Type out every entry again, character for character.

Dataset entries
────────
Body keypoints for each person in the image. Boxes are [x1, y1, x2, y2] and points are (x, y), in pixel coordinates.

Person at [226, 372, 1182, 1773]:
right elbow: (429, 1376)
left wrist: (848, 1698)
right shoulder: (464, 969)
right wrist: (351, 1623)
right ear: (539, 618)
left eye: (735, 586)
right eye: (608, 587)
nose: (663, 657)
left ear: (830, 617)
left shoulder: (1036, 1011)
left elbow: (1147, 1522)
────────
TASK ANSWER:
Body keypoints for each person in the image. Boxes are [x1, y1, x2, y2] and points are (x, y), in pixel coordinates.

Person at [226, 372, 1182, 1773]:
right elbow: (429, 1376)
left wrist: (848, 1698)
right shoulder: (464, 969)
right wrist: (351, 1623)
right ear: (539, 618)
left eye: (735, 586)
right eye: (608, 587)
nose: (663, 657)
left ear: (830, 617)
left shoulder: (1036, 1011)
left elbow: (1147, 1522)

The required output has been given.